▸ 本文:

━━━━━━━━━━━━━━━━━━━━━━━━━━━━━━

こんにちは。今年8月に発足したラクスル事業本部 HoE(※)室 でインターンをしています、灰原です。

HoE室では、プロダクト開発チームの生産性を可視化するのための社内システムを開発しています。このシステムはAWS上にサーバーレスアプリケーションとして構築しました。構築の際に問題となったのが、新たにAWSリソースを追加する際に発生する、インフラチームと開発者側とのコミュニケーションコストです。この記事では、迅速な開発と堅牢な統制を両立させるために、AWS CDKとPermissions Boundaryを組み合わせて利用する方法をご紹介します。 ※ HoE:Head of Engineering

AWS CDKの導入

前述の社内システムは、大まかに以下のようなアーキテクチャになっています。Lambda関数でGitHubやClickUpなどのAPIを叩いてその結果をS3に保存し、Glueを通してS3内のデータをAthenaでクエリするというものです。実際にはLambda関数やGlueテーブルは複数あり、今後も増えていく予定です。 弊社ではAWSのリソースをTerraformで構築しており、このTerraformをインフラチームが管理しています。そのためAWSのリソースを変更する場合には、TerraformのレポジトリにPRを送るか、インフラチームに作業を依頼する必要があります。

例えばLambda関数に渡す環境変数を追加したり、Glueテーブルのフィールドを1つ修正したりするような軽微な変更であっても、インフラチームには工数が、開発側には待ち時間が発生します。これではサーバーレスであることの恩恵が小さく、インフラ・開発双方の負担が大きくなってしまっていました。

この問題を解決するため、AWS CDKを導入することにしました。AWS CDKは、TypeScriptやPythonなどのプログラミング言語でAWSのリソースを定義してデプロイできるフレームワークです。上図のLambda関数やGlueテーブルなどをCDKで定義し、これを開発側で管理できれば、インフラチームとの調整なしにリソースを変更できます。

━━━━━━━━━━━━━━━━━━━━━━━━━━━━━━

▸ 提示された行:
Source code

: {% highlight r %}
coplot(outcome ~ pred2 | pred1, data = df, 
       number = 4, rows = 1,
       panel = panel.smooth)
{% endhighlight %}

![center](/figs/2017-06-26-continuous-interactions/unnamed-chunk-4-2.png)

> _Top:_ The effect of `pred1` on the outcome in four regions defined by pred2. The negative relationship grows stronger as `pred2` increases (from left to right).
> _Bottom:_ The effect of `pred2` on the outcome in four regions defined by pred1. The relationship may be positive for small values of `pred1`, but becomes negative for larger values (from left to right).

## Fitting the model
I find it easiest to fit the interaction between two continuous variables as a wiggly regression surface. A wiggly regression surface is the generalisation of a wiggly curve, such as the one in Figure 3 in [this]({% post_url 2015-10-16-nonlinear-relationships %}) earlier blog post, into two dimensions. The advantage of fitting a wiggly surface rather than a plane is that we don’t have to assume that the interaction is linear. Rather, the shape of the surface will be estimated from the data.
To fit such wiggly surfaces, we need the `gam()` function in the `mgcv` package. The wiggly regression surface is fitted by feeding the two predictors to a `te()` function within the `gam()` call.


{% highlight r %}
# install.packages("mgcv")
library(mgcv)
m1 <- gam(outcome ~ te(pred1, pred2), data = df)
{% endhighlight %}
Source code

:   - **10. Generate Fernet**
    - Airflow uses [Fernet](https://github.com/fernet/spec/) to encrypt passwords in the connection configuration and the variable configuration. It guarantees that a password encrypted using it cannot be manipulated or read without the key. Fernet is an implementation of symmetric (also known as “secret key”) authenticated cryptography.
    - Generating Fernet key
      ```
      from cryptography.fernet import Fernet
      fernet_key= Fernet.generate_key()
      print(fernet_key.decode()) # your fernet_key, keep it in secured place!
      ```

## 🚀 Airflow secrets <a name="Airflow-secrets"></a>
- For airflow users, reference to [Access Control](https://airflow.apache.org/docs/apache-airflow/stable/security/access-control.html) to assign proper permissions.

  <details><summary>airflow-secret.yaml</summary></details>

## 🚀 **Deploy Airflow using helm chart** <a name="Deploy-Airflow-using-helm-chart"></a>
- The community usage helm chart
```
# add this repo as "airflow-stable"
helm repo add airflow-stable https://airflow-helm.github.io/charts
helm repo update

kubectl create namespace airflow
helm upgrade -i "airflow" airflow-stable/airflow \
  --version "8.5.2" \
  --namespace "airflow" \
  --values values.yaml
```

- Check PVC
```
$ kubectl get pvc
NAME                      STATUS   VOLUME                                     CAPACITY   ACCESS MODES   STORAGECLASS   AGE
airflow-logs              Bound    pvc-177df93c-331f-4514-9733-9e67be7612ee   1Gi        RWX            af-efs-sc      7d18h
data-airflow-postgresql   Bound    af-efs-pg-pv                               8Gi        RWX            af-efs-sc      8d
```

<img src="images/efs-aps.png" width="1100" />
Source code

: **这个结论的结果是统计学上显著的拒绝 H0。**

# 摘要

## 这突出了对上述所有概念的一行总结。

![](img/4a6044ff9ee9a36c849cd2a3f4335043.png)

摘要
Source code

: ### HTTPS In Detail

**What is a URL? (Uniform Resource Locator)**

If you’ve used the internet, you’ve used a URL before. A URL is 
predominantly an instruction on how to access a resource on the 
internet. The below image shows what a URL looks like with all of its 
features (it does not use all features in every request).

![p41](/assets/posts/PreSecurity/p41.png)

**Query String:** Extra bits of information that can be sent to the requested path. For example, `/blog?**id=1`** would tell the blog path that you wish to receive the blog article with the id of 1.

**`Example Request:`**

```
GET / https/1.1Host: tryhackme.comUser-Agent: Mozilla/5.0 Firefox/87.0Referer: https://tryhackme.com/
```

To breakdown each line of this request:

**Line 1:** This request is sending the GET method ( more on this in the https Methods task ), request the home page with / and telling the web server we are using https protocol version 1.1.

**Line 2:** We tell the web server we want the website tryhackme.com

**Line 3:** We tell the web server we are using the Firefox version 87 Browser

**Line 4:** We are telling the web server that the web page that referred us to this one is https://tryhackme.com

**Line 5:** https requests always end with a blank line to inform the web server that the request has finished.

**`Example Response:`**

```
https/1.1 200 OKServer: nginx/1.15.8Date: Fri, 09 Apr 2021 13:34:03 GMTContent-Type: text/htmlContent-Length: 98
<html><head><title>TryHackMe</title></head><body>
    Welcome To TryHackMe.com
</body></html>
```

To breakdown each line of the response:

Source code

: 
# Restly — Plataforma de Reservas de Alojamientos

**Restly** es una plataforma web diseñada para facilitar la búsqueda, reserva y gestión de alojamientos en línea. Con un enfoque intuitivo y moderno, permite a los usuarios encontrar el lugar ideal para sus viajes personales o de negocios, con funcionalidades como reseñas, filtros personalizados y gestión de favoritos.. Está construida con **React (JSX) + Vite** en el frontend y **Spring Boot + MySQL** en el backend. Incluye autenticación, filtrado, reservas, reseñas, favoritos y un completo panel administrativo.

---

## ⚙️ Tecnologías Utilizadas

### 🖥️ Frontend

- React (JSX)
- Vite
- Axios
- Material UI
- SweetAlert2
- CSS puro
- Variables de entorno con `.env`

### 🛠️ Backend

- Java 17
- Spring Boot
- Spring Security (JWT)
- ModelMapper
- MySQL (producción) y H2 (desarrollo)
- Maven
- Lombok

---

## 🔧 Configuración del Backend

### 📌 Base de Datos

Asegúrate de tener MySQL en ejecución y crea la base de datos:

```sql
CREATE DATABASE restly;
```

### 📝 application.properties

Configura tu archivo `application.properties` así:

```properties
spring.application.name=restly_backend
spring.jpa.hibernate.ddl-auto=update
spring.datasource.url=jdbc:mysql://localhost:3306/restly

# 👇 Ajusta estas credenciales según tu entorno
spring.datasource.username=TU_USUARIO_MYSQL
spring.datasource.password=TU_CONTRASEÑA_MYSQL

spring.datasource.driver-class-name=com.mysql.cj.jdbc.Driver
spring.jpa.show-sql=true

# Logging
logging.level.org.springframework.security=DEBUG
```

━━━━━━━━━━━━━━━━━━━━━━━━━━━━━━

▸ 課題の内容: 本文の「前述の社内システムは、大まか」から「きくなってしまっていました。」までを、一字一句変えずに書き写す。

▸ 解答例:
前述の社内システムは、大まかに以下のようなアーキテクチャになっています。Lambda関数でGitHubやClickUpなどのAPIを叩いてその結果をS3に保存し、Glueを通してS3内のデータをAthenaでクエリするというものです。実際にはLambda関数やGlueテーブルは複数あり、今後も増えていく予定です。 弊社ではAWSのリソースをTerraformで構築しており、このTerraformをインフラチームが管理しています。そのためAWSのリソースを変更する場合には、TerraformのレポジトリにPRを送るか、インフラチームに作業を依頼する必要があります。

例えばLambda関数に渡す環境変数を追加したり、Glueテーブルのフィールドを1つ修正したりするような軽微な変更であっても、インフラチームには工数が、開発側には待ち時間が発生します。これではサーバーレスであることの恩恵が小さく、インフラ・開発双方の負担が大きくなってしまっていました。